Interpolation for Physical Big Data
Time and place
3 PM on Wednesday, February 18th, 2015; SH 377
Matthew Hirn (École normale supérieure, Paris)
Abstract
The notion of Big Data is becoming increasingly ubiquitous in academia, industry, as well as general discourse. While such data sets take numerous forms and span myriad fields, common amongst them is that they are massive and high dimensional. The analysis and extraction of new information from these data sets can often be posed as an interpolation problem mathematically, in which the function to be interpolated corresponds to an important property of the data. However, interpolation algorithms must not only scale efficiently with the size of the data set, but also the dimension. Precise interpolations may require a number of examples that is exponential in the dimension, and are thus intractable.
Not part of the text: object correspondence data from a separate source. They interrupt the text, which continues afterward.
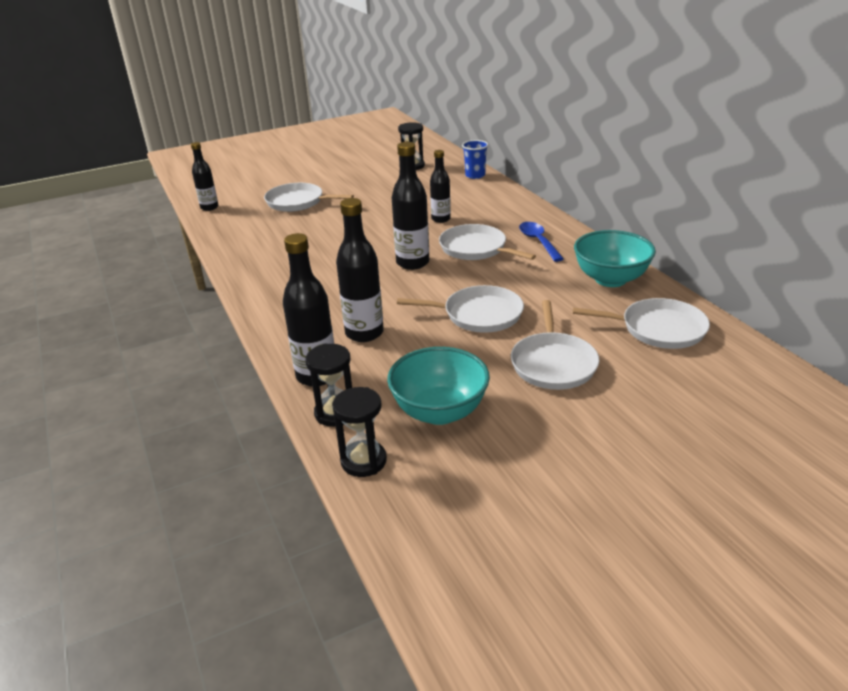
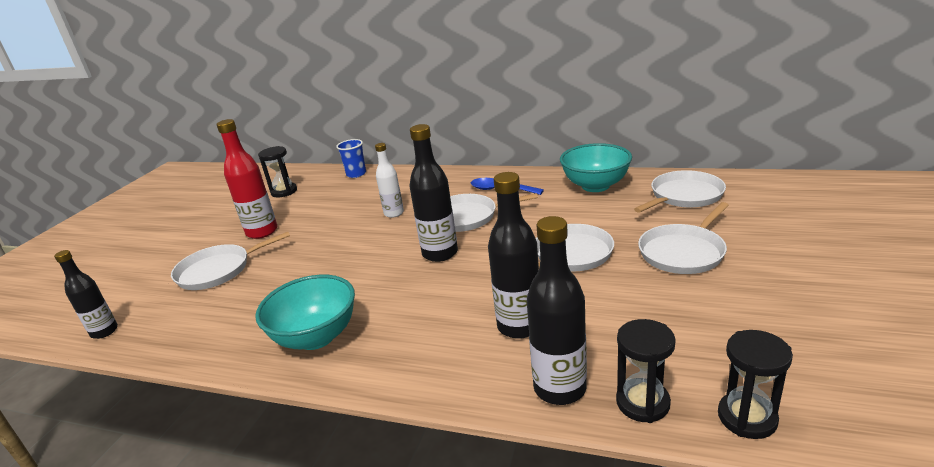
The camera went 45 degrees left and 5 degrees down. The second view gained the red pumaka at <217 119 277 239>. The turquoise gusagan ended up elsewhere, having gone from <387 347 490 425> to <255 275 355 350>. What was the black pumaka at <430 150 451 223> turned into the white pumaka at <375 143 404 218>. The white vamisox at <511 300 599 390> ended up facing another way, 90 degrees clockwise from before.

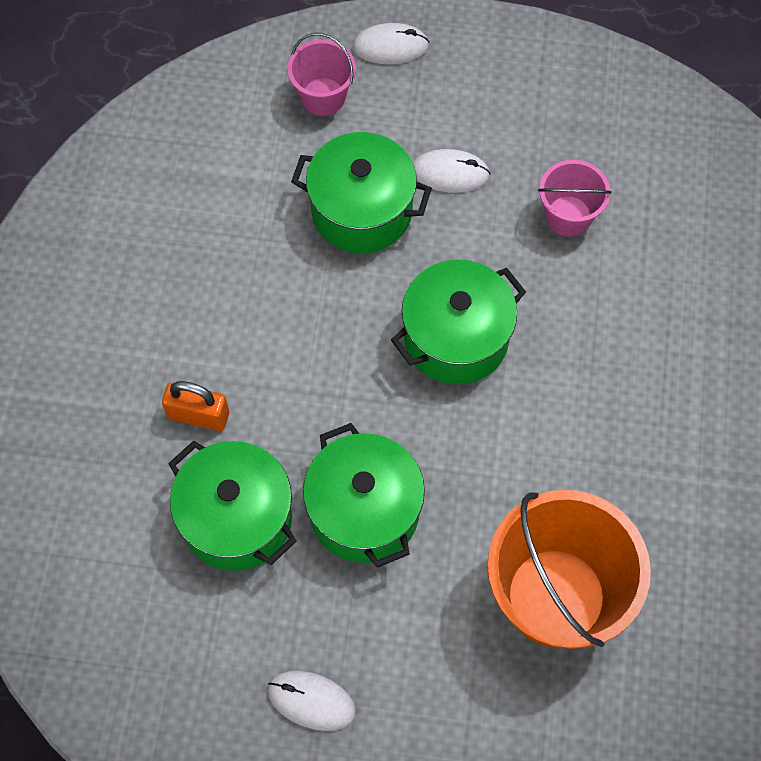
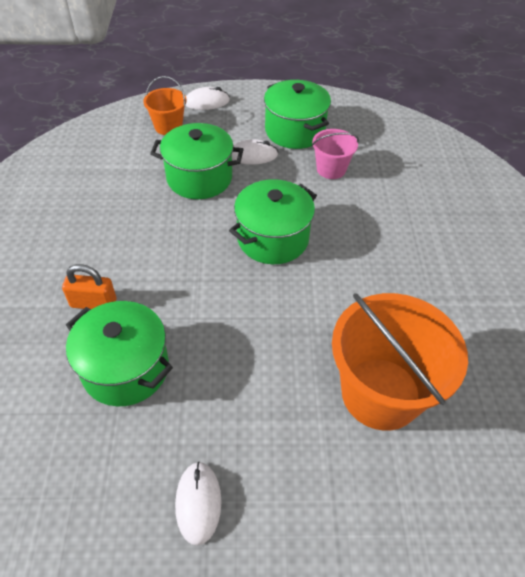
The camera went 10 degrees left and 15 degrees down. What was the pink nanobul at <287 33 356 116> turned into the orange nanobul at <143 76 187 135>. The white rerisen at <268 671 356 731> ended up facing another way, 75 degrees clockwise from before. The green fubipa ended up elsewhere, having gone from <303 423 425 568> to <264 80 331 149>.

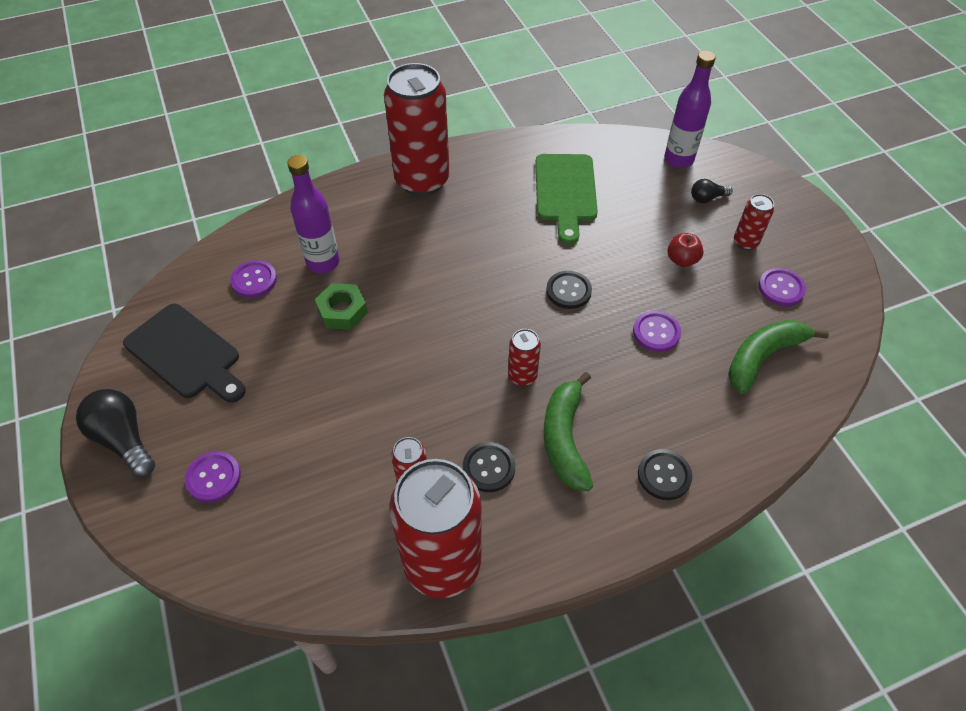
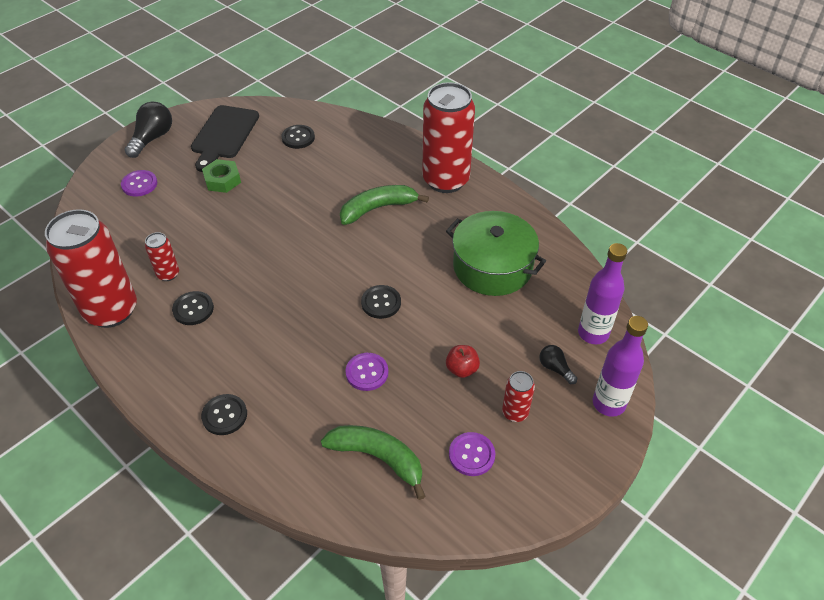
The camera went 65 degrees right and 5 degrees down. The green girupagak ended up elsewhere, having gone from <315 283 368 330> to <202 159 241 193>. What was the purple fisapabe at <230 260 277 298> turned into the black fisapabe at <281 125 315 149>. The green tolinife ended up elsewhere, having gone from <544 372 593 491> to <340 185 429 225>. Where the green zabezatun stood at <535 154 598 245>, the green fubipa came to stand at <446 211 546 296>. The purple pumaka ended up elsewhere, having gone from <287 155 339 273> to <593 316 648 417>. The second view lost the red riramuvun at <508 329 541 386>.

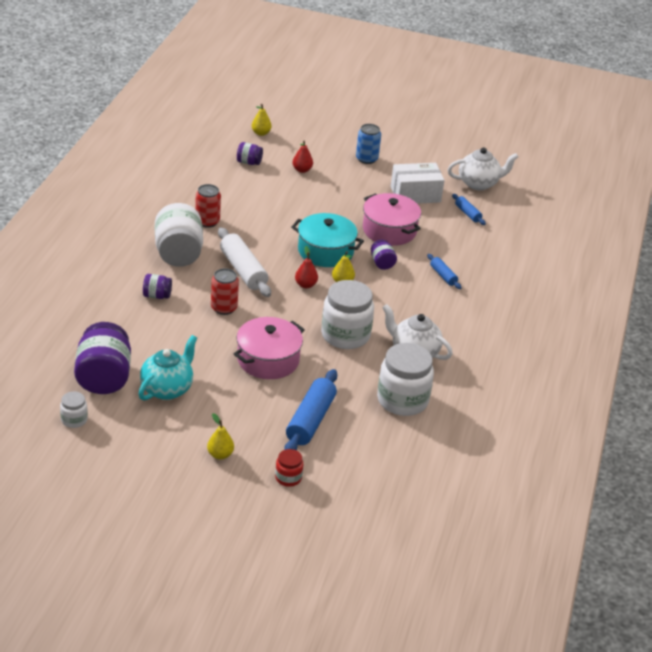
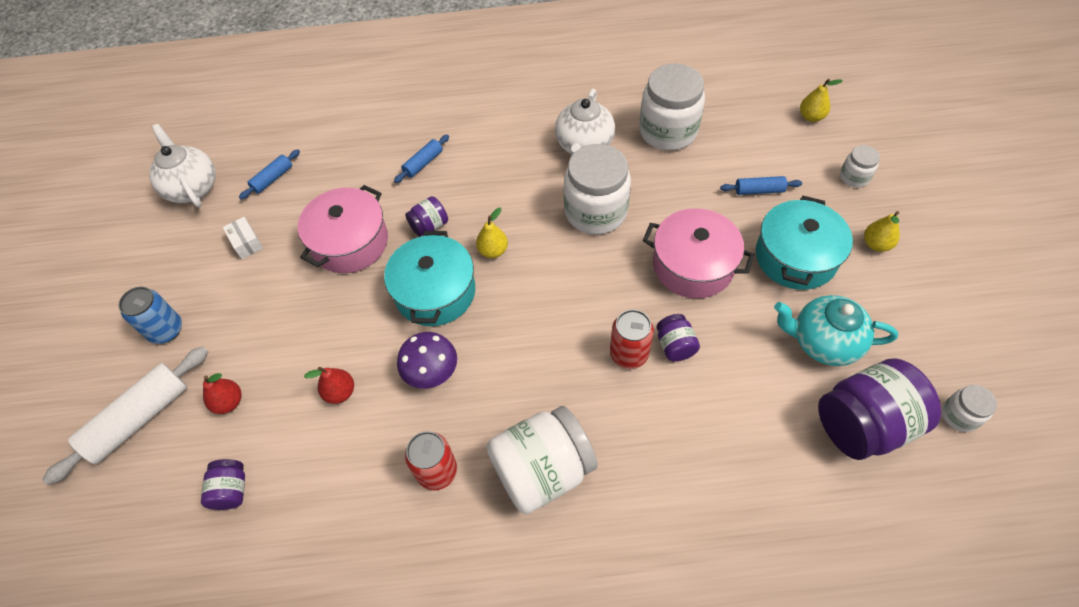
The camera went 105 degrees left and 20 degrees up. The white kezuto ended up elsewhere, having gone from <218 227 271 297> to <43 347 209 485>. The size of the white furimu at <391 163 444 204> changed by a factor of 0.49. The red sofoledok ended up elsewhere, having gone from <295 246 318 288> to <304 367 354 404>. The second view gained the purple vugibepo at <397 332 457 389>. The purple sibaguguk ended up elsewhere, having gone from <143 274 172 299> to <656 314 700 362>. The size of the blue kezuto at <284 369 337 450> changed by a factor of 0.52. The second view gained the turquoise fubipa at <755 196 853 290>. The yellow sofoledok ended up elsewhere, having gone from <252 104 272 136> to <800 79 843 122>. What was the red sibaguguk at <275 449 303 487> turned into the white sibaguguk at <840 145 880 188>.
In order to circumvent this curse of dimensionality, functional regularity as well as data regularity can be exploited, depending on the particular problem. In this talk we will touch upon three areas of research, each of which exploits different regularity priors: manifold learning, minimal smooth interpolations, and sparse regressions over families of functions. The applications we will have in mind are derived from physics. Physical functionals are usually computed as solutions of variational problems or from solutions of partial differential equations, which may require huge computations for complex systems. Quantum chemistry calculations of molecular ground state energies is such an example. Learning strategies do not simulate the physical system but estimate solutions by interpolating values provided by a training set of known examples. A specific point of interest in this talk will be the sparse regression of quantum molecular energies in smaller approximation spaces that take advantage of the physical regularity of the system. We introduce deep multiscale learning architectures, which compute such approximations, with iterated wavelet transforms. Numerical applications are shown for molecular energies in quantum chemistry, in relation with Density Functional Theory.